Nenevê concluiu o parecer ao afirmar que, considerando a requisição de exame ao IML e o relatório do local, em que é explicitado “tiroteio violento” em alusão às circunstâncias em que a vítima fora ferida; e considerando que no laudo de exame cadavérico o legista constata “[…] fratura de cúbito e rádio esquerdos, ossos do punho esquerdo e do terço superior do úmero direito“, entendeu o perito que, tanto o relatório de local como o laudo médico-legal não estabelecem pormenores que possibilitem compatibilizar as lesões descritas com as circunstâncias em que foi travado o aludido tiroteio. Salientou que Gastone, a partir do momento em que teve os membros superiores inabilitados, não ofereceria resistência armada.
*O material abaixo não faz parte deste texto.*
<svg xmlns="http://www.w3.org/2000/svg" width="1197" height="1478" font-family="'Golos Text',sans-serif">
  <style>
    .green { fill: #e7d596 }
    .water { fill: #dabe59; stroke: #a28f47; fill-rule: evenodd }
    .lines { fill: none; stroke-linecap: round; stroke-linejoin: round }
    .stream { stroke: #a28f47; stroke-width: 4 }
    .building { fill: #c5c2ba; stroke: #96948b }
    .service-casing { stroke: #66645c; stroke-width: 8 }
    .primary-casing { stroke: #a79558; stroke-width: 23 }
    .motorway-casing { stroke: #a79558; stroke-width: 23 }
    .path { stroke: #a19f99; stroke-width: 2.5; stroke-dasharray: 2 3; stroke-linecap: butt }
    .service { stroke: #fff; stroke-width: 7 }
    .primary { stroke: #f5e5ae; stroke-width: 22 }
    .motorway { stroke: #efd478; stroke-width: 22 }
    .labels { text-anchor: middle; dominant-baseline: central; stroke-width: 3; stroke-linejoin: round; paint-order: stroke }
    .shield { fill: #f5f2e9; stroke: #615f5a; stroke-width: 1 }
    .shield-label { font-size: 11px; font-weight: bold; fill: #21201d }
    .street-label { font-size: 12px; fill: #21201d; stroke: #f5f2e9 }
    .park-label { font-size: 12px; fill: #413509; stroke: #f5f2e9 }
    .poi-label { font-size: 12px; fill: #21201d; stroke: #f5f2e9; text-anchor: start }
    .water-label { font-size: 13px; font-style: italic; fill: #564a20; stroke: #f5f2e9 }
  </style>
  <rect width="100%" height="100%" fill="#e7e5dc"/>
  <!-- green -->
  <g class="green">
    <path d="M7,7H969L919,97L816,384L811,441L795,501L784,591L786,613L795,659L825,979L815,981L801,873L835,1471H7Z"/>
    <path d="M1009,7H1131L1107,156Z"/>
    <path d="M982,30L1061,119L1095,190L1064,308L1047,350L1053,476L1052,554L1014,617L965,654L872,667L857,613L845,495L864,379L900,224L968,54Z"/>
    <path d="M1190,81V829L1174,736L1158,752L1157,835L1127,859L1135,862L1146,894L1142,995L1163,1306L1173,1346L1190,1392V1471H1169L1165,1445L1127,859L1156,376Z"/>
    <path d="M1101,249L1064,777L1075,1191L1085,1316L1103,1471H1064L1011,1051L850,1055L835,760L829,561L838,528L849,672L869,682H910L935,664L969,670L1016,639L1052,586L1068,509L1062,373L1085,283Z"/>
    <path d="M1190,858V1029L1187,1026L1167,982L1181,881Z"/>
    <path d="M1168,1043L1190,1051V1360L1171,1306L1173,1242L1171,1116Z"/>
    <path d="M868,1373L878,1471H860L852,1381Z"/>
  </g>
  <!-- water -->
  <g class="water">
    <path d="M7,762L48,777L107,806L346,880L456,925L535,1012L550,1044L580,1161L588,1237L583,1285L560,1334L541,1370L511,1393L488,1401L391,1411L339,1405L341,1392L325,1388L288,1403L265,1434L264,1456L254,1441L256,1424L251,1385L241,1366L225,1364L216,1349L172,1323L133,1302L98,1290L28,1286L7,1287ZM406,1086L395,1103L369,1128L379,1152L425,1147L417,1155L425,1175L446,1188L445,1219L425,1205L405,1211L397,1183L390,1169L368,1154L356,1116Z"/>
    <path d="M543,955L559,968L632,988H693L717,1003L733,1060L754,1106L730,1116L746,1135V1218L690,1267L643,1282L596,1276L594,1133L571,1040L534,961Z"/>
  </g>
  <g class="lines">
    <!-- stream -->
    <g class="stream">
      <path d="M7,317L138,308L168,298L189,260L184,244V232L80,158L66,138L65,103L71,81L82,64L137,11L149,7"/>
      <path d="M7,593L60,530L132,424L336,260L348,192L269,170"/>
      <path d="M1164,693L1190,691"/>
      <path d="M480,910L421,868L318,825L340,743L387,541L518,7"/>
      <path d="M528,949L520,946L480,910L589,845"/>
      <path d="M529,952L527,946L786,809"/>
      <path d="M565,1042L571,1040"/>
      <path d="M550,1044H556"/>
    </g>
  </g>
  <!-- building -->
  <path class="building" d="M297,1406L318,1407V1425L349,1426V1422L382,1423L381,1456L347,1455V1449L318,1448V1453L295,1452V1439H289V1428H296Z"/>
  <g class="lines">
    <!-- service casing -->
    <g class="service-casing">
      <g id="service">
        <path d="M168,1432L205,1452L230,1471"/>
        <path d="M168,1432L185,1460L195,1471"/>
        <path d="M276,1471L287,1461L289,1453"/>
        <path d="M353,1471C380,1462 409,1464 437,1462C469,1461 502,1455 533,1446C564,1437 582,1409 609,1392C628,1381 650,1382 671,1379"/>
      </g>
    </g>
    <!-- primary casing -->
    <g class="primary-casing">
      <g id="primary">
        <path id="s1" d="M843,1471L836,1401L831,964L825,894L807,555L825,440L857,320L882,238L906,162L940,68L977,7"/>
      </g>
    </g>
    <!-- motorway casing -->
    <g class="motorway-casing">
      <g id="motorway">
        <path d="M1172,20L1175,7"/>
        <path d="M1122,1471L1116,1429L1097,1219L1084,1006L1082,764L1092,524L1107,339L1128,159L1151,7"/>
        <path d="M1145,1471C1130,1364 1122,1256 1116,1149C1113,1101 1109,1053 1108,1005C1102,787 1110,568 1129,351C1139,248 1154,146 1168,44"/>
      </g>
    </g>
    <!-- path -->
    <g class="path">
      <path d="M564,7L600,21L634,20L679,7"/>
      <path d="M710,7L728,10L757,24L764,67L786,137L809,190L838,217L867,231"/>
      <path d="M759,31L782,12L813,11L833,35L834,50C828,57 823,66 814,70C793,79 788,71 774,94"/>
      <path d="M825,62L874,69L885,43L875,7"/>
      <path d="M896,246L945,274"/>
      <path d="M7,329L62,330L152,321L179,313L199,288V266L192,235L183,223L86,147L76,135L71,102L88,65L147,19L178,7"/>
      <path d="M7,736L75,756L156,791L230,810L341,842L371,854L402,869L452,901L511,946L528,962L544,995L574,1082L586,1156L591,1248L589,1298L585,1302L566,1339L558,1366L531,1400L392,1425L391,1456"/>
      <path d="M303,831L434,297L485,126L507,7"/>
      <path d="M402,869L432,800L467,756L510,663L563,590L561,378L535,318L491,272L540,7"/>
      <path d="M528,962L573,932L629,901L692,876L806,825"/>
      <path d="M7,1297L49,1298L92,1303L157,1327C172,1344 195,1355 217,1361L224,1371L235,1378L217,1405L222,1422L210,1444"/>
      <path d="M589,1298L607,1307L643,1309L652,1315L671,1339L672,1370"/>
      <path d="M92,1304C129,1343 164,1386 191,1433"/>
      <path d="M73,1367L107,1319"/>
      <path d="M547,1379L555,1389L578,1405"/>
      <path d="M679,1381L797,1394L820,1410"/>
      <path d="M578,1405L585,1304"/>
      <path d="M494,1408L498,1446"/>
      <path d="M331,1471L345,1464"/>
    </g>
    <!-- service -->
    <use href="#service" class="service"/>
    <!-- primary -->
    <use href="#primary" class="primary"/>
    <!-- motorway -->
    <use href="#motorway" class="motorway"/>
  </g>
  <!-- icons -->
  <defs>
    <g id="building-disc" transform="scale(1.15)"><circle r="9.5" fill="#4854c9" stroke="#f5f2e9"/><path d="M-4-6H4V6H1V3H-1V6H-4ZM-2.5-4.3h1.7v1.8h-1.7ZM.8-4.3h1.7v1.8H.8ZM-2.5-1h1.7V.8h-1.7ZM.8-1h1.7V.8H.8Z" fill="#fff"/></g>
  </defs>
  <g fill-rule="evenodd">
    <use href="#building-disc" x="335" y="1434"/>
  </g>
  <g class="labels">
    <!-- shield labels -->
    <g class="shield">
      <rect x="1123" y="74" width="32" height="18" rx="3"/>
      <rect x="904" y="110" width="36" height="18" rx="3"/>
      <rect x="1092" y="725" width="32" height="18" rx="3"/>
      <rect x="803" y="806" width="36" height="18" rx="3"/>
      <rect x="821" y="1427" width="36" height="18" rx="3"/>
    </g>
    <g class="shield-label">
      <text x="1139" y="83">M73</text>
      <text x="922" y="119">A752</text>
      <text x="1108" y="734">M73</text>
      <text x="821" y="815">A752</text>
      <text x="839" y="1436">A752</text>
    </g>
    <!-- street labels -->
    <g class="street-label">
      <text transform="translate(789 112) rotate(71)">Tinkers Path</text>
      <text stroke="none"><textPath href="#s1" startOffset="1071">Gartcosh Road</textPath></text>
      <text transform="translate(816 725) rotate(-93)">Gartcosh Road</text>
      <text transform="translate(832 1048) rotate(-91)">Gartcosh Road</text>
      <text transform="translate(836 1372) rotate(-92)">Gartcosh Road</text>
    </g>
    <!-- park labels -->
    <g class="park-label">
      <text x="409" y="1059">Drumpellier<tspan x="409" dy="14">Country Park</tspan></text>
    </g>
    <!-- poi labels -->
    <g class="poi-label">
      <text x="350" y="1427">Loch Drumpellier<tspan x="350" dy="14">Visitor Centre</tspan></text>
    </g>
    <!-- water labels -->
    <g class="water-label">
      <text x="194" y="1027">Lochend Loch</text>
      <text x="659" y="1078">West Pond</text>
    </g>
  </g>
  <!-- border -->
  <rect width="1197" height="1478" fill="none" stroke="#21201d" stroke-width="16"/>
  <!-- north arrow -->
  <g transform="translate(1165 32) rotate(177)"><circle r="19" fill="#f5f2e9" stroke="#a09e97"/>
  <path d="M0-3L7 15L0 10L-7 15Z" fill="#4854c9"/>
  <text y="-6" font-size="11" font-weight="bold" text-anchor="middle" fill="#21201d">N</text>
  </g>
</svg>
As circunstâncias da morte não foram restabelecidas, mas a CEMDP reconheceu que Gastone, medindo 1,55m de altura e com 34 lesões, a maioria produzida por tiros, inclusive um à queima-roupa, além de facada, fraturas, lesões e equimoses por todo o corpo, não morrera no “violento tiroteio” atestado pelo DOPS, o IML e o PT, e sim depois de presa pelos agentes dos órgãos de segurança.

Em sua homenagem, a cidade de Maceió deu o seu nome a uma rua localizada no loteamento Parque dos Eucaliptos.

Referência: caso 238/96, na CEMDP.”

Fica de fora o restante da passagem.